Cigar City Brewing has seen much growth lately, both in capital and popularity. With a recent brewery expansion, two medals from the Great American Beer Festival for their Humidor Series IPA over the past two years, and a ruling by Tampa, Florida’s City Council that allows the brewery’s tasting room to remain open, Cigar City seems to have established itself as one of the state’s premiere breweries. So why, if it’s so established, is Cigar City one of the breweries I’m most excited about for 2011? While I’m next-door neighbors with CCB’s home state, their beer isn’t available in Georgia. Currently, in fact, only some parts of Florida (not even the whole state), New York, and Philadelphia receive bottles and kegs of Cigar City’s beer. That will all change, however, when their beer arrives on shelves in Georgia beginning with the new year. In the meantime, my supply of this much sought-after beer is limited to what I can purchase when in Florida, and the haul from friends’ visits. In following the brewery online, I am amazed by the wide variety of beers they are turning out. As many of the batches don’t seem to be bottled or widely distributed, it is the tasting room that provides an outlet for many experimental or one-off brews. To celebrate the impending arrival of Cigar City to Georgia, I recently cracked open a bottle of one of their very special beers: Capricho Oscuro.
A barrel-aged blend, Batch #4 contains Rye Porter, Warmer Winter, and Big Sound (a Scotch ale). The bottle was dipped in a copper wax, I assume because it was a special release. The wax, however, may have been the only reason this beer wasn’t completely ruined by oxidation. I found a good bit of wax underneath the cap, indicating the cap alone had not provided a very tight seal. Thankful to the wax for its aesthetic and beer-saving contributions, I dove in. As may be expected by the beers that went into Capricho Oscuro, it poured a deep brown (almost black) with deep ruby highlights. The pour yielded almost no head, but what bubbles did form on top of the beer were light tan in color. The aroma was filled with dark fruit and roasted notes: sour cherries, rum-soaked raisins, chocolate, molasses, and vanilla. A slight boozy burn from alcohol was also detectable, and completely expected for a 9% barrel-aged beer. The taste combined the notes from the aroma with a few new flavors. I was very impressed by how such a complex combination of flavors melded together smoothly, supporting each other rather than clashing. The beer started off with the dark, roasted flavors of coffee and cacao nibs, but was then somewhat lightened by the sweetness of cherries, dates, and raisins with some vanilla (likely from the oak barrels) and caramel (undoubtedly Big Sound coming through). As the sweet richness of dark fruits waned, a yeasty bread flavor helped round out the roastiness. I took my time enjoying a snifter of this beer, and was rewarded by the subtle changes that occurred as it warmed. The dark fruits became deeper and all of the flavors became even more legato, although still identifiable, with the increase in temperature. The finish of this beer was extremely enjoyable, and a flavor I haven’t encountered often. I identified it as something contributed by the Rye Porter, as I remembered it from tasting Cigar City’s Soggy Loaf, a porter with pumpernickel and rye grains. I’m no stranger to rye grains in a beer–I live minutes from Terrapin Beer Company, whose first beer was the gold medal Rye Pale Ale, after all. It’s incredible to see, however, the different role that rye can take when added to a porter rather than a more hop-forward style.

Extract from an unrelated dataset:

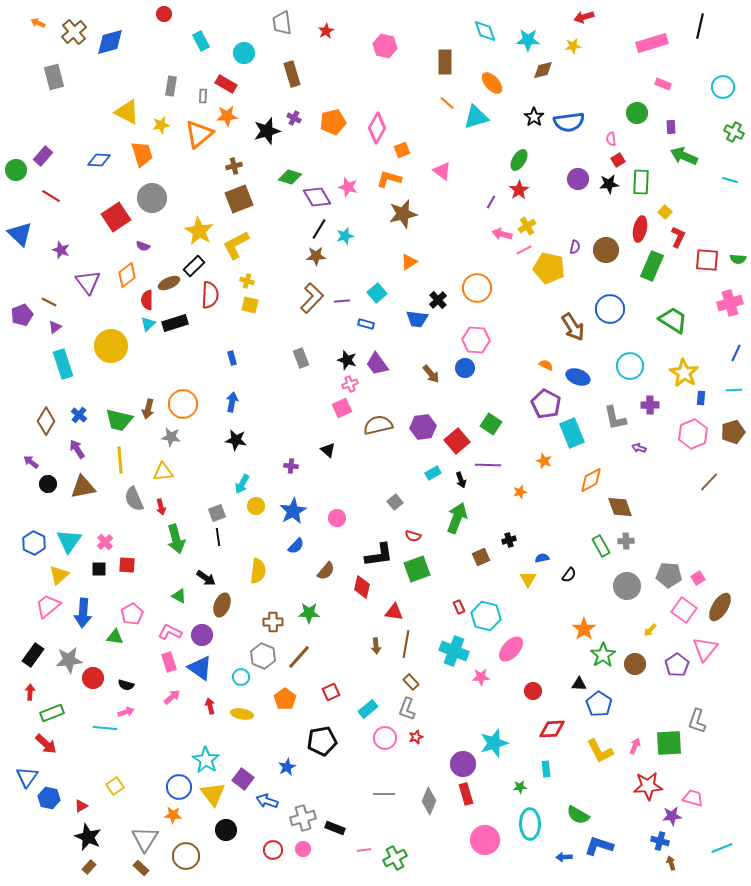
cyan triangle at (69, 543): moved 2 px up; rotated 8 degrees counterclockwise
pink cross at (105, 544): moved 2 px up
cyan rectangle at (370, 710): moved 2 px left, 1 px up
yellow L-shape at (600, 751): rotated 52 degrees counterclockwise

The combination of the flavors in this beer kept reminding me of something I had tasted in the past, but it took almost the whole glass for me to remember (see, beer does cause revelations!): a bread pudding I had made last summer with Bell’s Cherry Stout, golden raisins, and cherries. The fruit, stout, and bread produced a flavor that I think very closely mirrored many of the notes in this beer. Check it out here and make it for yourself (provided by Brewery Ommegang).
This beer was a real treat to try, and an excellent exhibit of the skill and know-how possessed by the brewers at Cigar City. A blend of so many different flavors could have easily gone awry, but it didn’t! Even with the brewery’s upcoming distribution to Georgia, this isn’t a beer I will expect to see often, if at all. Capricho Oscuro is a limited beer (only 800 bottles of Batch #4 were made) and is currently only sold at the brewery. Should you have the opportunity to try this beer, or any of its future incarnations, I highly recommend it.